Un point qui tombe sous le sens mais qui, nous allons le voir, est plus complexe qu'il n'y paraît. C'est le cas notamment lorsqu'une donnée privée peut être collectée de manière anonyme pour intégrer d'autres données dans le cadre de l'Open Data. Par exemple, lorsqu'un objet connecté récupère des informations sur votre rythme cardiaque et que cette information servira à connaître le rythme cardiaque du Français moyen. On parle ici de Big Data, lorsque de petites données privées sont rassemblées et étudiées à grande échelle. La donnée, bien que privée au départ, s'anonymise dans le processus.

«Une même donnée peut être utilisée selon différents cercles de partages», poursuit Jean-Marc Lazard. L'exploitation de ces données-là est encadré et il faut aussi que le client accepte de la partager. «Ces informations intéressent des sociétés et des institutions, comme par exemple le monde médical mais aussi les fabricants d’autres objets connectés. On entre ici dans une zone intermédiaire. Où la donnée privée devient d'utilité publique», souligne-t-il.

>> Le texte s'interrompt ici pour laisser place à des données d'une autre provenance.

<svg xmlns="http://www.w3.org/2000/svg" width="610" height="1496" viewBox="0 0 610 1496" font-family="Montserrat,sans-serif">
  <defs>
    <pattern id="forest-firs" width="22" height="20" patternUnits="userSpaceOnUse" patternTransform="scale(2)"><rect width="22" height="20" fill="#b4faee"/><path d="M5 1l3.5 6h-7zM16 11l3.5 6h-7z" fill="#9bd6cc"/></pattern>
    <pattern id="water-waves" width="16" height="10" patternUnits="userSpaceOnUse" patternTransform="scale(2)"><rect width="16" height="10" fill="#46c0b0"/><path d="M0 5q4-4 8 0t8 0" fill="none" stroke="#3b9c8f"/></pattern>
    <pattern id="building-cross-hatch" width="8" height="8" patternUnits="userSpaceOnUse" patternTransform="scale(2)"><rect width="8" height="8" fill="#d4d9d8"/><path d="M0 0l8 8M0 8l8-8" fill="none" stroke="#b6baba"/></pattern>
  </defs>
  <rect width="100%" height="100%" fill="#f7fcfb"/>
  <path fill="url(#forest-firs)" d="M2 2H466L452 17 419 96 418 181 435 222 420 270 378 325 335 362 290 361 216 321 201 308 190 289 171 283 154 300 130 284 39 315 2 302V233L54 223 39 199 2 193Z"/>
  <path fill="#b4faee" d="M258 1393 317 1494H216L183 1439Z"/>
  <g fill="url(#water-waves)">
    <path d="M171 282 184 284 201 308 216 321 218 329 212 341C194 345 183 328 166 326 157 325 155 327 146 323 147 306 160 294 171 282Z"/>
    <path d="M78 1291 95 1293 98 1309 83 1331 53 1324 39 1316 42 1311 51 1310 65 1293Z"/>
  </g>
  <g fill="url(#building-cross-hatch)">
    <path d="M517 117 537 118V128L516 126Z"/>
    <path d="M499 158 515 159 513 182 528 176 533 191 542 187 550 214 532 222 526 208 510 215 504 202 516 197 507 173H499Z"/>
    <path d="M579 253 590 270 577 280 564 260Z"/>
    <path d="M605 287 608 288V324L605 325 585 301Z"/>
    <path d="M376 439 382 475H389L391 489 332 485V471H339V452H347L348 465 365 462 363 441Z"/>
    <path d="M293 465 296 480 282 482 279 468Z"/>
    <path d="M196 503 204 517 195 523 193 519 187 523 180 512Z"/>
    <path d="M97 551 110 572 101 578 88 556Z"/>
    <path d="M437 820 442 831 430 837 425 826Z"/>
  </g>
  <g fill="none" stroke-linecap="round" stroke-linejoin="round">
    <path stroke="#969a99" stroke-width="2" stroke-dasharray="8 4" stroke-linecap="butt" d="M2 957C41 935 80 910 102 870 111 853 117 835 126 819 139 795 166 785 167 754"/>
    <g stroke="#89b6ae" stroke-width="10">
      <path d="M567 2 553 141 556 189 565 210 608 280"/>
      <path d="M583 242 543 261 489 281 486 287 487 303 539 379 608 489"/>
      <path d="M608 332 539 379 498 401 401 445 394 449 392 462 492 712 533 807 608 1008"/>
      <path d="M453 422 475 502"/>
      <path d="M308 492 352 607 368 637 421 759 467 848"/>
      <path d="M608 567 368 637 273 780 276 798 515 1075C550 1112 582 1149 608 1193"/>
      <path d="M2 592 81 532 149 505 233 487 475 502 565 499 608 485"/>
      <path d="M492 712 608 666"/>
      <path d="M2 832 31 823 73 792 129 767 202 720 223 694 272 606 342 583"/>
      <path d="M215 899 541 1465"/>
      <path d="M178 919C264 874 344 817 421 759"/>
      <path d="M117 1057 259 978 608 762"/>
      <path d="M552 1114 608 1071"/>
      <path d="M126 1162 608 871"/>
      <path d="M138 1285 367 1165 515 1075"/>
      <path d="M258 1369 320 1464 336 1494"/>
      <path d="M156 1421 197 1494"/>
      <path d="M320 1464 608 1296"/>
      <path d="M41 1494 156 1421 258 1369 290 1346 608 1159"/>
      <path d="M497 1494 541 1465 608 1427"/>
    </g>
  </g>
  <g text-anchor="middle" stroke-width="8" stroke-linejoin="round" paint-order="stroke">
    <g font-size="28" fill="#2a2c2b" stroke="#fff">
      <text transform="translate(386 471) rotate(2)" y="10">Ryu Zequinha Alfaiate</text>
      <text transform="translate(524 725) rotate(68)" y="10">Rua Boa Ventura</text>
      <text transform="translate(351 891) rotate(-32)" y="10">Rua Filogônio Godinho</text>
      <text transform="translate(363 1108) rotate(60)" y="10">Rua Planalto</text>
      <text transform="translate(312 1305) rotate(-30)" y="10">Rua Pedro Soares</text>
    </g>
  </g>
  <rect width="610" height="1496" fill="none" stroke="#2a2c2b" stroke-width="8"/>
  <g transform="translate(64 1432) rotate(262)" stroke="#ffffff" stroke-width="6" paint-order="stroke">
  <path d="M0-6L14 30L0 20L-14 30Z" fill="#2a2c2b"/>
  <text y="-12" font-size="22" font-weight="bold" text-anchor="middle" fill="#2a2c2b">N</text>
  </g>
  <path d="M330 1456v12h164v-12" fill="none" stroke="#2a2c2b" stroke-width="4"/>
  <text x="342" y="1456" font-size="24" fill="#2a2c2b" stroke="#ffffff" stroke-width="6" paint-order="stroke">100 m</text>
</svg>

«Avec Tous Anticovid, on en a vu l’exemple. Ce sont dans des situations de crise que l’on cherche des solutions. Dans le cas d'une épidémie, il y avait un besoin de connaissances autour de la maladie pour comprendre comment elle se répand et comment la contrer. L’analyse en masse des données personnelles a servi. Les données de santé pouvaient venir aussi bien d’acteurs public (vaccination, dépistage…), que d’acteurs privés notamment pour avoir connaissance des ventes dans les pharmacies», illustre ici Jean-Marc Lazard.

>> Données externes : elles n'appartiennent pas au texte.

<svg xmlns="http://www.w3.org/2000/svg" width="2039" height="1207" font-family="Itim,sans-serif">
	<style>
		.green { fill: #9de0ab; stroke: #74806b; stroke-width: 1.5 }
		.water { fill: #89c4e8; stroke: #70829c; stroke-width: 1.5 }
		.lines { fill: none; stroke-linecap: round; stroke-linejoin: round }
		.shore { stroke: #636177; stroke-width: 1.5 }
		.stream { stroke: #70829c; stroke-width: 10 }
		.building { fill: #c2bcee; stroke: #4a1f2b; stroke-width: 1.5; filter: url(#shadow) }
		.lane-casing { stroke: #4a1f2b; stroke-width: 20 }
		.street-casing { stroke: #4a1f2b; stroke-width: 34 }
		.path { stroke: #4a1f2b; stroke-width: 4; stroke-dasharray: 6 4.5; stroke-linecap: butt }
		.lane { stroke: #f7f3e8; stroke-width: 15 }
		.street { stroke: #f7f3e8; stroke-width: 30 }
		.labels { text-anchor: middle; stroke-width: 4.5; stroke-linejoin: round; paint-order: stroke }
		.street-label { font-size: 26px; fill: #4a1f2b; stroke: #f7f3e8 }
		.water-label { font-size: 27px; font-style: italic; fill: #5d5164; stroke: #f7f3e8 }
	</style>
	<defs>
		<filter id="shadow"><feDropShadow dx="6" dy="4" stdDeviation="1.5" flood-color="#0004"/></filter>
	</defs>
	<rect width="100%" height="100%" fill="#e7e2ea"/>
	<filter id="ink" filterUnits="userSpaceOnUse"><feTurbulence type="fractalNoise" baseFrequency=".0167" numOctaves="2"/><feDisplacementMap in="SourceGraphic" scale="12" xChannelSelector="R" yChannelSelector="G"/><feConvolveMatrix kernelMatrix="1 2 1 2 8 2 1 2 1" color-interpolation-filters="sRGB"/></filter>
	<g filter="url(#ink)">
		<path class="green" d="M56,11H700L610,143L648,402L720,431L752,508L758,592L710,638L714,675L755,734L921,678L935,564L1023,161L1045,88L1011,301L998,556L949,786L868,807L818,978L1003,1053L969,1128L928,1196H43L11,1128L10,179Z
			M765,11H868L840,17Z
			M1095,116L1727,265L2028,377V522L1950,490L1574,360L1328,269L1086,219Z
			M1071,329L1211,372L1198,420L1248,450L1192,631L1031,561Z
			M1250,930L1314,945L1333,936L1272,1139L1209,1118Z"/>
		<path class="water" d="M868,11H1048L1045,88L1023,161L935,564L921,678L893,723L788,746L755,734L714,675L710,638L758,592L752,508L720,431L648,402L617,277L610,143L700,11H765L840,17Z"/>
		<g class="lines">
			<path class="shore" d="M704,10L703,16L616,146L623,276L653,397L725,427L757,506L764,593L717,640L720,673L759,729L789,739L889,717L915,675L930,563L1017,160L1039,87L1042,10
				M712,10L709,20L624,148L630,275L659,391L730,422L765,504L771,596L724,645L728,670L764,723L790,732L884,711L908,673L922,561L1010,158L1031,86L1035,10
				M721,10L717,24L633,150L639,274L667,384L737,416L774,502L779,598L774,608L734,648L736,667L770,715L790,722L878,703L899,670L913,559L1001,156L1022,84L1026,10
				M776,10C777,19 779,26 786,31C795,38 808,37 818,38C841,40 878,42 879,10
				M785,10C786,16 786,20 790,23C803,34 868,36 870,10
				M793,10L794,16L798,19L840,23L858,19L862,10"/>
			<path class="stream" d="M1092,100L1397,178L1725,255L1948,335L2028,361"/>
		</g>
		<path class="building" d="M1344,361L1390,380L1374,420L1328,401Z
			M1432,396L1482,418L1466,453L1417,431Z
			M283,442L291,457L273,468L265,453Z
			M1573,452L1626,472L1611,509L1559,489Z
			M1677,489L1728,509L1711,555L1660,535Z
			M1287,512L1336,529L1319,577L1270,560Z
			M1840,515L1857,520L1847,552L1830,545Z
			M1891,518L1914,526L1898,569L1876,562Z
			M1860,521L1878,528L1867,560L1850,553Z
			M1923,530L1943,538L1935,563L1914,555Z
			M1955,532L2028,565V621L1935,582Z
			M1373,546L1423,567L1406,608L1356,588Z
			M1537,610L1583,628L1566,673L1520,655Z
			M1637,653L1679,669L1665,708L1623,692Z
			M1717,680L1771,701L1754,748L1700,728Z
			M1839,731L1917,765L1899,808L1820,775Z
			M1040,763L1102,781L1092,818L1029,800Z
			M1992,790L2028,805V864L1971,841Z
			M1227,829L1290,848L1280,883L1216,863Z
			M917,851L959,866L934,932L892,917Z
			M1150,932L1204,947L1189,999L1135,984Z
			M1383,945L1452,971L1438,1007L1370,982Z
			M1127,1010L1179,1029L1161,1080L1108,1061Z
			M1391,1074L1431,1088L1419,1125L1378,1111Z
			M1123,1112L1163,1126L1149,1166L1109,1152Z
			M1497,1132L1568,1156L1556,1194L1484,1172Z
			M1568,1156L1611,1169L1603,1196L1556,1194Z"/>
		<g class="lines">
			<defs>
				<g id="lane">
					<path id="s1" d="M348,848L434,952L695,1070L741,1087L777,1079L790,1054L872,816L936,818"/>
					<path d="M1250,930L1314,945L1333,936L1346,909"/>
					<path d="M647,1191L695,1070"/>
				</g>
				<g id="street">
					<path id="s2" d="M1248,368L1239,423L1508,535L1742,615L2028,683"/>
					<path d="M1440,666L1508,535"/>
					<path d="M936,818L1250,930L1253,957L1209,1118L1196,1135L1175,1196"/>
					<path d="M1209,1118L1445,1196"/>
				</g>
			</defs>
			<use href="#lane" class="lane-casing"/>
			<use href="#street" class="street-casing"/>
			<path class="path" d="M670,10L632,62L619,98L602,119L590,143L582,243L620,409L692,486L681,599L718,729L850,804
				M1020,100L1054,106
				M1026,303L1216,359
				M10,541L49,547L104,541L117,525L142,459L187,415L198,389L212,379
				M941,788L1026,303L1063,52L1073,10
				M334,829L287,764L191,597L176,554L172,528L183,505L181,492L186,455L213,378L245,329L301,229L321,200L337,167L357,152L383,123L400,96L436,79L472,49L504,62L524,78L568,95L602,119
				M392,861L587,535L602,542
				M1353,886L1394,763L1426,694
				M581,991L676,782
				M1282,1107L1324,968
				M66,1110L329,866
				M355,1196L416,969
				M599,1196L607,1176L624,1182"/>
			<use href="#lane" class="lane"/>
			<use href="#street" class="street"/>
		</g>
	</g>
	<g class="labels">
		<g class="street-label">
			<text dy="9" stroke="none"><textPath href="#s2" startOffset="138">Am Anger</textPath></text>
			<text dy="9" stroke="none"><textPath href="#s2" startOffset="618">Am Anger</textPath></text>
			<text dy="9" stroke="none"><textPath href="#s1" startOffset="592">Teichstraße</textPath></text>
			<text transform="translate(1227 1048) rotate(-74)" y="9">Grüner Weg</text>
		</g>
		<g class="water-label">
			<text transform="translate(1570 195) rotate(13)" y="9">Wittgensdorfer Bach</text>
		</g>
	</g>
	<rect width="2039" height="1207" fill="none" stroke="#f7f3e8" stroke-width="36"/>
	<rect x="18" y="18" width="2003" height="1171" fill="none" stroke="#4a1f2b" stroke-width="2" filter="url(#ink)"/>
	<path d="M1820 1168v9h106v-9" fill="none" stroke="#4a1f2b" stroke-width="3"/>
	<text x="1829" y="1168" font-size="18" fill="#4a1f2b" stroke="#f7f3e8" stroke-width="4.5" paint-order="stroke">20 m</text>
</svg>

Cependant, tous ces cadres sont en cours de construction avec des lois assez éparses selon les pays, même si l'Europe tend à trouver des terrains d'entente pour avancer. «La difficulté à l’échelle européenne est de trouver un accord entre tous les pays. Certains n’ont pas la même vision ni le même modèle de société», rappelle-t-il, tout en prévenant que la technologie évolue plus rapidement que les lois : «Le cadre est-là mais on n’a pas toujours les moyens d’aller aussi vite dans la mise en place de toutes les précautions». Même si sur le plan de l'UE, les lacunes sont souvent compensées par le principe de précaution pour protéger les citoyens.

Vers un modèle vertueux ?

Le cœur de la tourmente se développe principalement autour des réseaux sociaux. «On a beaucoup de déclarations d’intention qui sont peut-être sincères de la part des réseaux sociaux. On apprécie aussi ce que les plates-formes sociales peuvent apporter. Mais elles vont parfois au-delà du simple service en reposant sur un modèle économique qui monétise les données personnelles. Je pense que tout cela va contribuer à faire des citoyens éclairés. On met en lumière les mésusages de ces plates-formes alors qu’il y a un potentiel pour utiliser certaines données de manière vertueuse. Ce que nous avons réussi à faire pendant le Covid, nous pouvons le faire aussi avec d’autres projets positifs. Certaines marques vont par exemple partager leur data sur l’impact environnemental de leurs procédés de fabrication. Récemment, Waze a créé un programme «Waze for cities», qui agrège les données de circulation. Ces dernières sont mises à dispo gratuitement auprès des villes pour nourrir les statistiques des trajets, par exemple», conclut Jean-Marc Lazard.

En France, la mise en place d'intermédiaires de confiance, pour servir d'écran à l'usage des données est l'une des solutions envisagées, à l'instar de France Connect par exemple.